Wing: the mobile spirometer

There are 25 million people in the USA with asthma and asthma attacks killed 3200 people in 2007. The Wing team built a handheld spirometer which helps users understand and manage their condition.

My design consultancy was tasked with designing the accompanying iOS app for Wing. As UX Researcher, I led stakeholder workshops, user research and research analysis.

Stakeholder workshops

We kicked off the project with a stakeholder workshop in St Louis with the Wing team. We needed to identify the project’s aims and explore the assumptions which had been made so far.

We used a number of Gamestorming exercises to identify what these assumptions were, and which, if wrong, were the most dangerous to the project’s success. For instance, we thought we knew where and when Wing was most likely to be used in the home. But if our assumption was incorrect we’d be designing for the wrong context of use.

These assumptions then went on to help shape our research plans by allowing us to create a list of research questions to answer.

User research

I conducted a series of remote user interviews to discover the needs of Wing’s users and validate our assumptions. We identified early that fitting Wing into people’s existing habits was essential if it was going to be a success.

Wing required the user to do a lung test every morning and evening, that’s a big ask for busy parents. We spoke to 12 parents from a range of backgrounds and amongst other things, asked them about the family’s morning and evening routines. A proven way to form a new habit is to ‘piggy back’ onto an existing one, so we were keen to identify what habits were already present.

We learnt that dispensing morning medications was a common habit amongst parents. We heard that this largely took place in the kitchen, and as it happened around breakfast, there would be additional time available to conduct Wing tests. Knowing this, we could design with the context of use in mind e.g. there would probably be multiple children using Wing in short succession.

Research analysis

After collecting so much research we had a huge amount of data to go through. We wanted to work with the client transparently, so used a web based virtual whiteboard. We reviewed each interview and pulled out meaningful insights. These were then placed in rough but related groups using the Affinity Mapping exercise.

The aim of research analysis is to turn observations into tangible design recommendations. From each observations we generated a related insight. And from these insights we produced a design mandate.
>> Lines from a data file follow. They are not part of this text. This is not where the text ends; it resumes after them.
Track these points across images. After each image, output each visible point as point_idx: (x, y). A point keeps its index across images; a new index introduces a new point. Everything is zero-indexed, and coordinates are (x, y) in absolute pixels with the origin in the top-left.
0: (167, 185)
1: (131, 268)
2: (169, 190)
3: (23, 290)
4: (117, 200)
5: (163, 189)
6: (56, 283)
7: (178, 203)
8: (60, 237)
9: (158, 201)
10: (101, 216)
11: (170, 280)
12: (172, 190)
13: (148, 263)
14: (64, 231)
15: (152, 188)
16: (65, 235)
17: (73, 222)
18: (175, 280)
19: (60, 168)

Each mandate was a tangible, meaningful statement which would directly effect the design.

The benefit of working like this, instead of a traditional post-it based method, was that we could clearly see the history of each mandate and discuss them with our remote client.

Research output

To make the research results more relateable for the team, we produced a set of 4 personas. We referred back to these throughout the project, often in very specific ways.

For instance, when we were designing the onboarding journey, we kept in mind the different requirements a young single adult would have compared to a parent of 2 kids with asthma.

Outcome

Wing was launched with an Indigogo campaign in November 2015 and raised $55k. In January 2016, the co-founders raised a further $450k from a group of investors. This, along with their original 2014 investment of $1.4m, allowed them to pursue for FDA approval and begin working towards their web and Android platforms.